Mereka tak bisa membawa jenazah Reem. Mereka hanya bisa duduk di sampingnya, mendekap tubuh yang dulu hangat, kini dingin. Di sela suara tembakan dan jeritan orang-orang yang tertembak, waktu berjalan lambat. Ketika tembakan berhenti, kerumunan langsung menyerbu makanan. Mirvat harus memilih: tinggal bersama jasad ibunya, atau memastikan Ahmad selamat.
Ia memilih adiknya, berbisik di telinga Reem, “Aku titipkan Ibu pada Tuhan.”
Mereka mencari jenazah ibu mereka selama berjam-jam, dari satu rumah sakit ke rumah sakit lain—British hospital, American hospital, markas Palang Merah. Tak ada yang tahu. Tak ada yang menjawab. Sampai di Rumah Sakit Nasser, sebuah ambulans datang membawa jenazah-jenazah tak dikenal. Salah satunya adalah Reem.
Seorang jurnalis sempat merekam Ahmad yang menangisi tubuh ibunya, mencium wajahnya, memeluknya erat. “Tidak, ibu saya belum mati. Dia masih hidup!” teriaknya. Ironisnya, video itu menjadi viral, seperti video Reem yang setahun sebelumnya menangisi jenazah anak sulungnya, Nabil, yang tewas dalam serangan udara.
Dulu, Reem berdiri di depan kantong jenazah, mengenali baju putranya. Ia menangis dan meratap—wajahnya menjadi simbol penderitaan ibu-ibu Gaza. Kini, giliran anak-anaknya yang menangisi tubuhnya, dan dunia hanya bisa menyaksikan.
Sebelum perang, keluarga Zeidan bukanlah keluarga kaya. Tapi mereka utuh. Mereka punya tawa, meja makan, dan cinta. Reem bekerja sebagai pembersih bersama putranya, Nabil. Suaminya bekerja serabutan. Mereka hidup sederhana, tapi bahagia.

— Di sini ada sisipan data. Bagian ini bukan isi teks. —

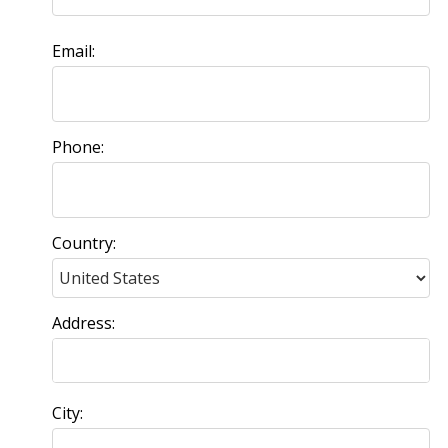
Email:
Phone:
Country:
Address:
City:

“Ibu saya selalu tersenyum. Dia tidak pernah membentak kami. Kalau kami sedih, dia memasakkan makanan favorit kami dan menjelaskan kenapa dia menegur kami. Dia mendidik kami dengan cinta, bukan ketakutan,” ujar Mirvat.
Kini, tawa itu sirna. Meja makan kehilangan satu kursi yang tak akan pernah terisi. Dan cinta yang dulu mengikat keluarga itu, kini berubah menjadi luka yang dalam.
Sementara dunia memperdebatkan “mekanisme distribusi” dan “strategi militer”, keluarga-keluarga seperti Zeidan dihancurkan, satu per satu. Reem bukan angka dalam statistik. Ia seorang ibu, istri, perempuan yang hanya ingin membawa pulang sekilo tepung.
GHF, organisasi yang mengklaim menjadi solusi distribusi bantuan, justru menjadi simbol dari kegagalan total. Dalam hitungan hari sejak beroperasi, puluhan warga sipil telah tewas. Reem adalah salah satunya. Reem, yang hanya ingin anak-anaknya makan.
Di hari Iduladha, ketika seharusnya keluarga berkumpul merayakan, anak-anak Reem justru menguburkan ibunya. Tahun lalu mereka kehilangan Nabil. Tahun ini, ibunya. Tahun depan?
Kini, Mirvat tak lagi punya mimpi kuliah. Dulu ia ingin jadi pengacara, kini ia hanya ingin adik-adiknya bertahan. “Aku tidak bisa bayangkan makan malam tanpa ibu. Duduk di meja dan melihat kursi ibu kosong… rasanya tidak tertahankan.”
Gaza terus menunggu keadilan. Tapi bagi keluarga Zeidan, harapan itu telah dikubur bersama Reem.
Dan dunia? Dunia terus berjalan. Seolah kematian seorang ibu di Gaza hanyalah berita lain yang cepat berlalu.
Namun di antara reruntuhan dan airmata, kisah Reem tetap hidup. Sebuah pengingat bahwa cinta seorang ibu, bahkan di tengah perang, adalah kekuatan yang tak tergantikan—meski harus dibayar dengan nyawa.